The episode, an exploration of Raul Malo’s Cuban heritage, was fortuitous for both Malo and Sweet Lizzy Project. 
But the booking came as a surprise to the Malos. “It was very exciting to be going, and then the producers tell us [SLP is] going to be part of the show,” Betty Malo says, laughing. “And I’m thinking, ‘How can they keep up with Raul?’ I was questioning what the hell is going on here? But when they sent us their music, I just played it over and over again. I was so blown away that I told Raul, ‘You have to hear this,’ which I don’t usually do. 
“We went to Cuba and met them in person and Lisset comes back to the hotel. Raul says, ‘We can’t leave Cuba and lose them here. I don’t want to leave them here. We’ve got to get them to the U.S.’”
And they did. Malo signed the group to his Mono Mundo Records label and moved the members to Nashville. They recorded their debut Heaven while still in Cuba, and followed with its first U.S. recording, 
Technicolor, released earlier this year. Sweet Lizzy Project maintained its relationship with PBS, too, appearing on its “Bluegrass Underground” show in fall 2018. 
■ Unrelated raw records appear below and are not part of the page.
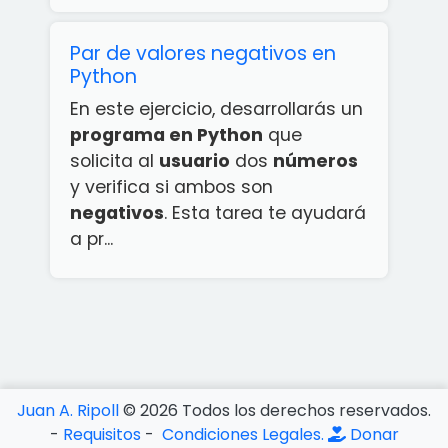
Par de valores negativos en
Python
En este ejercicio, desarrollarás un
programa en Python
que
solicita al
usuario
dos
números
y verifica si ambos son
negativos
. Esta tarea te ayudará
a pr...
¡App
rcicios
ython
ATIS!
Juan A. Ripoll
©
2026
Todos los derechos reservados.
-
Requisitos
-
Condiciones Legales.
Donar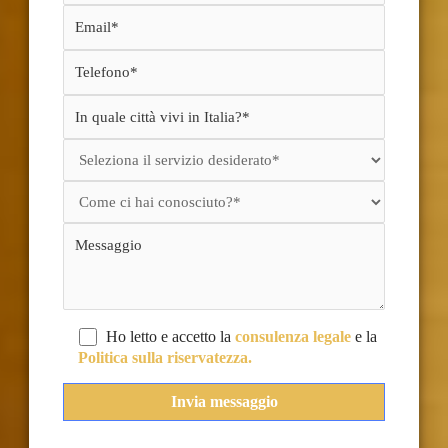
Ho letto e accetto la
consulenza legale
e la
Politica sulla riservatezza.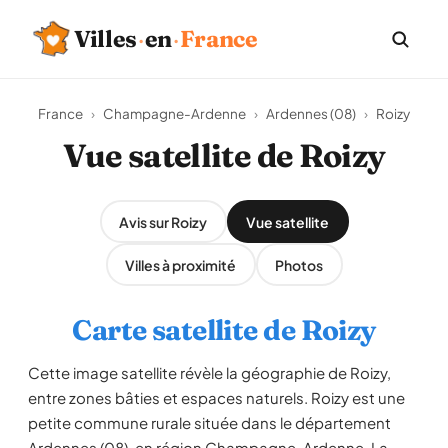
Villes
·
en
·
France
France
›
Champagne-Ardenne
›
Ardennes (08)
›
Roizy
Vue satellite de Roizy
Avis sur Roizy
Vue satellite
Villes à proximité
Photos
Carte satellite de Roizy
Cette image satellite révèle la géographie de Roizy,
entre zones bâties et espaces naturels. Roizy est une
petite commune rurale située dans le département
Ardennes (08), en région Champagne-Ardenne. La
Like the Malos, Rogers discovered Sweet Lizzy Project when she least expected. The agent accepted an invitation from a friend to “just hang out” and see a show at The Hotel Cafe in Los Angeles as a civilian, and SLP was on the bill. Rogers’ agent instinct kicked in immediately.
“I saw them and they just lit the place up,” Rogers says. “It was absolutely incredible. I found Betty and told her I would not let up on her from that moment forward. I wanted to get involved someway, somehow, anything. 
“They tend to shock people because when people first hear of Cuban bands, they automatically assume that it’s Cuban music, not something you’d hear on a rock ‘n’ roll radio station,” Rogers continues. “And when you put them in front of an audience, they play like they are at Madison Square Garden, they have so much power and energy.” 
Sweet Lizzy Project may not be at Madison Square Garden yet, but is fulfilling an idea that Betty Malo had that first winter after the band arrived in Nashville – a Christmas record. A four-song EP titled And So This Is Christmas will include a cover of the title inspiration “Happy Xmas (War Is Over)” by John Lennon along with a Pretenders cover, and two originals by Sweet Lizzy Project. It promises to be a happy Christmas, pandemic or no pandemic (and which Diaz could explain in medical terms).
“Based on our history, you know that rock ‘n’ roll was banned in Cuba for a long time,” Diaz says. “You could go to jail just for the possession of a Beatles record, even though they aren’t American. There is a lot of great rock ‘n’ roll in Cuba right now, musicians doing what I started doing. 
“There’s definitely a lot of young artists who deserve to be heard. Our mission is to show the world that Cuban music is not only music that’s created in Cuba. It’s Cuban music because it is made by Cuban people and Cuban artists trying to express themselves.”